Roberto Müller: Do ponto de vista de relações com investidores, as empresas brasileiras estão mais preparadas para atender à expectativa dos acionistas? Os profissionais de RI dão conta de atender à demanda com competência?

João Nogueira: Eu acho que este processo não está completo. Houve um avanço grande, mas, na verdade, estamos vivendo uma situação meio atípica no mercado em que a demanda por profissionais de RI é maior que a oferta. Esse processo de desenvolvimento recente do mercado de capitais foi tão forte no Brasil que não houve tempo de se formar o número de profissionais suficiente para atender a essa nova demanda. É bom por um lado para os profissionais que já militam na área, as médias salariais aumentaram muito, mas há uma carência de recursos, por outro lado. Nós no Ibri atuamos há 10 anos com a missão de valorizar e treinar o profissional, temos um curso de MBA junto com a Fipecafi [Fundação Instituto de Pesquisas Contábeis, Atuariais e Financeiras], mas é um programa de longa duração. Para tentar ajudar as empresas nesse processo de criar novos profissionais, trabalhamos também em cursos de curta duração, para ajudar quem já trabalha na empresa a se tornar rapidamente um profissional de RI, que é uma mistura de várias qualificações. Ele tem de entender de contabilidade, de matemática financeira, de comunicação, precisa ser um bom comunicador, tem de ter conhecimento jurídico para acompanhar toda a legislação do setor e tem de falar inglês. Muitas vezes, é mais fácil encontrar esse profissional dentro da empresa e prepará-lo para saber utilizar as ferramentas de RI. É um profissional estratégico, o elemento que se relaciona com o mercado, fundamental para trazer a visão do mercado à empresa e levar a da empresa ao mercado.

Roberto Müller: São profissionais cada vez mais bem colocados, em altas hierarquias nas empresas.

João Nogueira: Por questões legais, a CVM exige que um dos diretores estatutários de uma empresa seja responsável primário pelo setor, o famoso DRI. A área de RI, propriamente dita, cresceu de importância hierárquica dentro das empresas, respondendo ao próprio presidente. Mas esse processo não está consolidado.
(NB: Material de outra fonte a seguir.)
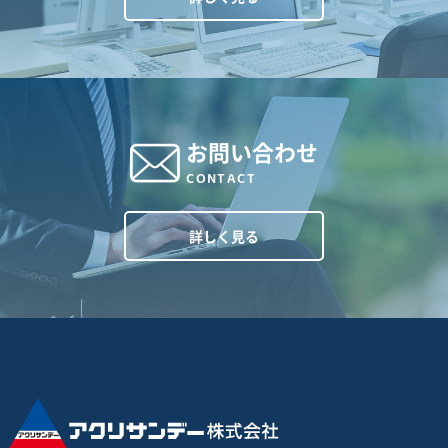
お問い合わせ
CONTACT
詳しく見る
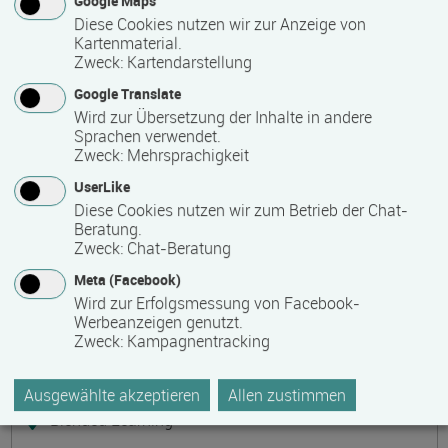
Google Maps
Präsenzveranstaltung
Diese Cookies nutzen wir zur Anzeige von
Kartenmaterial.
Zweck
:
Kartendarstellung
Keramik, Yoga und Mee(h)r
Termin
Ort
Zeitmuster
Lehr- und Lernform
Google Translate
17.08.2026 - 21.08.2026
Wird zur Übersetzung der Inhalte in andere
17509 Lubmin
Sprachen verwendet.
Zweck
:
Mehrsprachigkeit
Vollzeit
UserLike
Präsenzveranstaltung
Diese Cookies nutzen wir zum Betrieb der Chat-
Beratung.
Zweck
:
Chat-Beratung
Bilanzbuchhalter IHK - Intensivlehrgang
Meta (Facebook)
(schriftliche Prüfung)
Wird zur Erfolgsmessung von Facebook-
Termin
Ort
Zeitmuster
Lehr- und Lernform
Werbeanzeigen genutzt.
17.08.2026 - 23.08.2026
Zweck
:
Kampagnentracking
60314 Frankfurt
Vollzeit
Ausgewählte akzeptieren
Allen zustimmen
Blended Learning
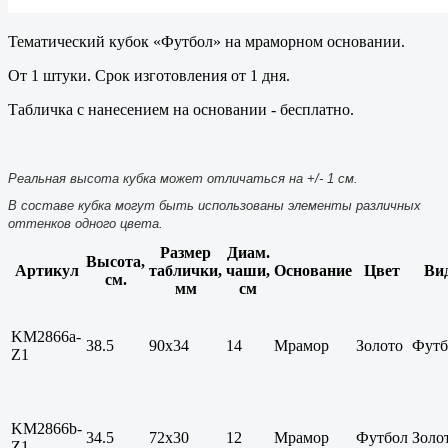
Тематический кубок «Футбол» на мраморном основании.
От 1 штуки. Срок изготовления от 1 дня.
Табличка с нанесением на основании - бесплатно.
Реальная высота кубка может отличаться на +/- 1 см.
В составе кубка могут быть использованы элементы различных
оттенков одного цвета.
Размер
Диам.
Высота,
Артикул
таблички,
чаши,
Основание
Цвет
Ви
см.
мм
см
KM2866a-
38.5
90х34
14
Мрамор
Золото
Футб
Z1
KM2866b-
34.5
72х30
12
Мрамор
Футбол
Золо
Z1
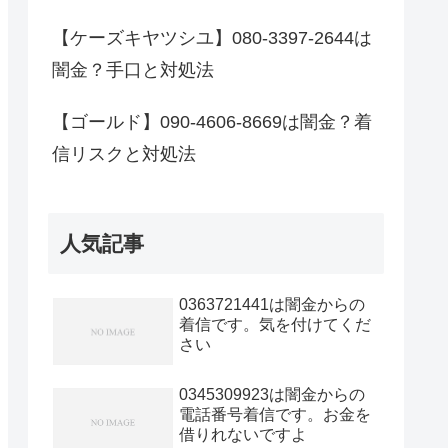
【ケーズキヤツシユ】080-3397-2644は
闇金？手口と対処法
【ゴールド】090-4606-8669は闇金？着
信リスクと対処法
人気記事
0363721441は闇金からの
着信です。気を付けてくだ
さい
0345309923は闇金からの
電話番号着信です。お金を
借りれないですよ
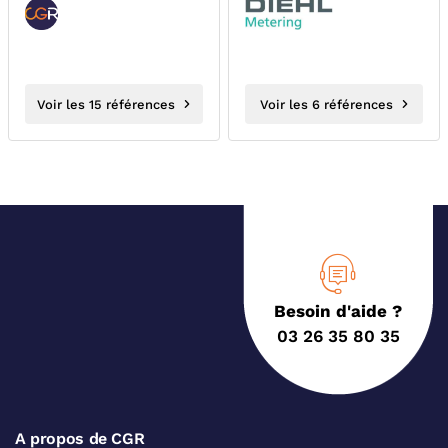
CADRAN SEC...
CADRAN SEC ALTAIR
V4...
Voir les 15 références
Voir les 6 références
Besoin d'aide ?
03 26 35 80 35
A propos de CGR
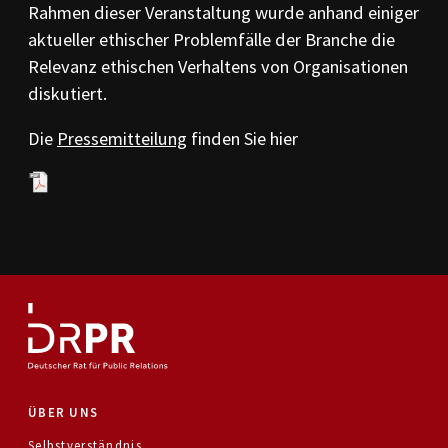
Rahmen dieser Veranstaltung wurde anhand einiger
PR-Kodizes
Kodizes öfft. Kommunikation
aktueller ethischer Problemfälle der Branche die
Relevanz ethischen Verhaltens von Organisationen
BESCHWERDE
diskutiert.
Anleitung zur Beschwerde
Beschwerdeformular
Die
Pressemitteilung
finden Sie hier
Beschwerdeordnung
AKTUELLES
Pressemitteilungen
Ratssprüche
Jahresberichte
Archiv
ÜBER UNS
Selbstverständnis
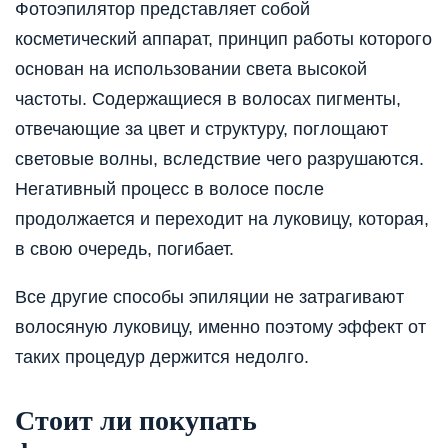
Фотоэпилятор представляет собой
косметический аппарат, принцип работы которого
основан на использовании света высокой
частоты. Содержащиеся в волосах пигменты,
отвечающие за цвет и структуру, поглощают
световые волны, вследствие чего разрушаются.
Негативный процесс в волосе после
продолжается и переходит на луковицу, которая,
в свою очередь, погибает.
Все другие способы эпиляции не затрагивают
волосяную луковицу, именно поэтому эффект от
таких процедур держится недолго.
Стоит ли покупать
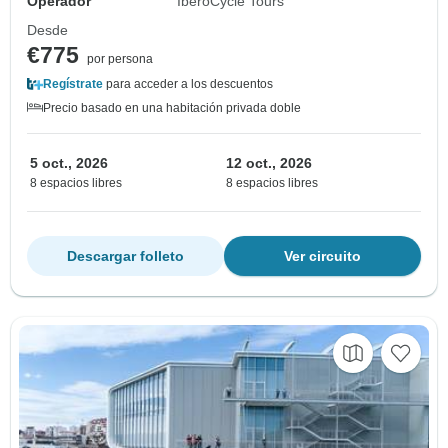
Operador
IberoCycle Tours
Desde
€775
por persona
Regístrate
para acceder a los descuentos
Precio basado en una habitación privada doble
5 oct., 2026
12 oct., 2026
8 espacios libres
8 espacios libres
Descargar folleto
Ver circuito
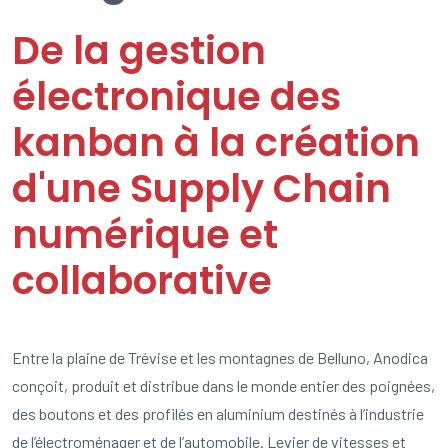
De la gestion
électronique des
kanban à la création
d'une Supply Chain
numérique et
collaborative
Entre la plaine de Trévise et les montagnes de Belluno, Anodica
conçoit, produit et distribue dans le monde entier des poignées,
des boutons et des profilés en aluminium destinés à l’industrie
de l’électroménager et de l’automobile. Levier de vitesses et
Com o excesso de liquidez e as aberturas de capital, houve muitos processos oportunistas na área de RI, portanto muitas empresas precisam estruturar adequadamente essa área.
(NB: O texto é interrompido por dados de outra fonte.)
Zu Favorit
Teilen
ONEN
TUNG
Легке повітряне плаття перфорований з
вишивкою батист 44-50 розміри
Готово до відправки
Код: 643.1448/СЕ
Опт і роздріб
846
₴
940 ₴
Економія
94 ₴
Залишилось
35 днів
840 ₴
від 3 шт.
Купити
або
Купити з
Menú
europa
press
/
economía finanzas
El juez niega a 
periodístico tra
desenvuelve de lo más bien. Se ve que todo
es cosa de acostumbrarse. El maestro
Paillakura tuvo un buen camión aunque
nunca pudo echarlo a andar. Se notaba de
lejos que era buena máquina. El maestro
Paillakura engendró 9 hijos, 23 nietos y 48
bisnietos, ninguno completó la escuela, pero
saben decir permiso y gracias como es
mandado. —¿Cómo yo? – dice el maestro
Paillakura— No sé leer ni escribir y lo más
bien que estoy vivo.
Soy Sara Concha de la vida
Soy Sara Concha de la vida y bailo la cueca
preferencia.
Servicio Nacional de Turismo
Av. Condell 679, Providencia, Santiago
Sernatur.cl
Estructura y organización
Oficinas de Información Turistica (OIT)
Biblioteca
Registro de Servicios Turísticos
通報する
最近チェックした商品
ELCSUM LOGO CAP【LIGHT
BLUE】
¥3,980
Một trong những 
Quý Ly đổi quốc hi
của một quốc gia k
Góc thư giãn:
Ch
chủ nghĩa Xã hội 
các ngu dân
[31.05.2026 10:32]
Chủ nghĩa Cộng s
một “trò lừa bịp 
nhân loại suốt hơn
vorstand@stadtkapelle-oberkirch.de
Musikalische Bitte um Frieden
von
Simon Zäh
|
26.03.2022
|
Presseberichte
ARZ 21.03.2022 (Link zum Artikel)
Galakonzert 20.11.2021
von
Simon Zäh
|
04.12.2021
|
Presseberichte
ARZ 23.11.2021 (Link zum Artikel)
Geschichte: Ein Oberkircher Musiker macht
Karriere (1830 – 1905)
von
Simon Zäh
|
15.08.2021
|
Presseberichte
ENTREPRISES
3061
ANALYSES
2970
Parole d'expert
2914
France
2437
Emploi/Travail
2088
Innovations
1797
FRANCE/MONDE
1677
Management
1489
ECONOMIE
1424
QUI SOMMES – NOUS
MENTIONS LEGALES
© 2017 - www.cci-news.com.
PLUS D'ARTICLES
Roberto Müller: Para finalizar, o senhor acredita que a fusão da Bovespa e da BM&F irá evoluir? Se sim, será bom para o Brasil?
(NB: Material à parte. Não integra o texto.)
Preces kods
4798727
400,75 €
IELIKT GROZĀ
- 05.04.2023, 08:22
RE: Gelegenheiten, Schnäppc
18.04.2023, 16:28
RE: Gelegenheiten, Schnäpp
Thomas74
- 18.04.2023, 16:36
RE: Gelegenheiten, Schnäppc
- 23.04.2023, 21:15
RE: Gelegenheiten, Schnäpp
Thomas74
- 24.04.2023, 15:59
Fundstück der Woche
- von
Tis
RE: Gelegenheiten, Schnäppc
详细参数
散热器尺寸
João Nogueira: Eu acho que isso ocorrerá, num processo mais curto que o anunciado. Creio que seja um processo lógico. É bom para a Bovespa e para a BM&F, é bom para as empresas brasileiras, é bom para o Brasil, cria-se uma Bolsa com uma escala de operação muito maior, e faz sentido para os acionistas das duas Bolsas. Ambas deram um exemplo muito importante, em termos de transparência e de governança: a maneira como a negociação foi conduzida, demonstrando que elas estão em sintonia com as melhores práticas.